Este rol activo del Estado como motor del desarrollo tomó sentido en las más grandes intelectualidades del siglo XIX, caso del economista prusiano Friedrich List, quien defendió la intervención estatal para fomentar el progreso económico, una visión que resonó en América Latina en líderes como nuestro José Manuel Balmaceda. Balmaceda, inspirado por el nacionalismo económico, impulsó ambiciosos planes de infraestructura, principalmente en ferrocarriles y caminos, para integrar el territorio y reducir la dependencia externa, un modelo que Carlos Ibáñez del Campo amplió en obras públicas que consolidaron la soberanía nacional, entre ellas la creación de la gran institución de Carabineros. La utilidad de estas iniciativas se extiende a proyectos como plazas, bibliotecas, autopistas, centros comunitarios y estadios, que no sólo facilitan la conectividad y el crecimiento económico, fortalecen también el tejido social al ofrecer espacios de encuentro, cultura y recreación accesibles a todos.
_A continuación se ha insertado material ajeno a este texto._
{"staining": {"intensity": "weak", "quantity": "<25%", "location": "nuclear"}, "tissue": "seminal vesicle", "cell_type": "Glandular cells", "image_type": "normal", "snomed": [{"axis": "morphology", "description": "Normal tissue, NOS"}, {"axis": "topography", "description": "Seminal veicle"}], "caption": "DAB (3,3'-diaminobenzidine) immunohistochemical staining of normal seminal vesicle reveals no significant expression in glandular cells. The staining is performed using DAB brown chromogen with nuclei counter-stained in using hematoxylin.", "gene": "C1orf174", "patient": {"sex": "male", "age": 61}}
Sociedades como la japonesa ejemplifican este enfoque: su civilidad pública, reflejada en el cuidado meticuloso de parques, trenes y bibliotecas, demuestra cómo la propiedad colectiva, cuando es valorada y mantenida por una ciudadanía comprometida con el bien común, amplifica el impacto de la obra pública. En Chile, los gobiernos radicales de las décadas de 1930 a 1950 sumaron a esta visión un énfasis particular en la educación pública, combatiendo la desigualdad y consolidando un proyecto nacional sustentado en la inversión estatal.

No obstante, el pensamiento liberal, al priorizar el interés individual sobre el colectivo, ha demostrado en múltiples ocasiones su potencial para la degradación ética y el colapso del bien común, adoptando un carácter entreguista que debilita al Estado al privatizar empresas públicas, mercantilizar la educación o ceder recursos estratégicos a las transnacionales, como ha ocurrido con el petróleo, el oro, las tierras raras, la energía o el agua en diversos países. En Chile, ilustrativo de este descalabro individualista son los robos de estatuas en cementerios o plazas públicas ordenados por el empresario y anticuario Raúl Schuller y la destrucción masiva de infraestructura durante el estallido social de 2019, hechos que reflejan un desprecio por el patrimonio colectivo y la ausencia de diálogo racional; en Oriente Medio, la dinamitación de la milenaria Palmira por el ISIS y la consiguiente venta de restos patrimoniales a coleccionistas privados demuestran que el lucro se antepone incluso a la ceguera y fanatismo religioso; y en Argentina, la más reciente y burda estafa de Javier Milei con LIBRA, bajo el escudo de la "libertad económica" traiciona escandalosamente la confianza pública. Estos casos, junto con la cesión de activos nacionales a corporaciones extranjeras —evidente en la ola neoliberal de fines del siglo XX—, ilustran cómo el liberalismo desregulado no sólo genera caos y oportunismo, sino que desmantela también la soberanía estatal, dejando a las sociedades vulnerables ante intereses privados globales y reforzando la necesidad de un Estado fuerte y ético.

Hoy felizmente, el evidente fracaso y desencanto con el liberalismo está dando pasos acelerados a un renacimiento del pensamiento estatista, corporativista y desarrollista, patente en el dirigismo de Rusia y China, donde el poder centralizado prioriza el desarrollo colectivo por sobre las libertades individuales, y en el auge de movimientos nacionalistas en Europa que rechazan la globalización y el progresismo. En América, tanto del norte como del sur, emergen tensiones entre el legado liberal y propuestas que revalorizan la intervención estatal, reflejando un agotamiento de las promesas de apertura irrestricta y un retorno a lógicas colectivas. Este giro, que empalma con las tradiciones históricas de cohesión social y las teorías de los mentados Weber, Rawls y List, sugiere una reconfiguración global del orden político y económico. En última instancia, la defensa del Estado y el bien público no es sólo una respuesta a los excesos del individualismo y su carácter entreguista, sino ante todo una afirmación de su capacidad, probada a lo largo de la historia, para construir sociedades más equitativas y sostenibles frente a los desafíos del siglo XXI.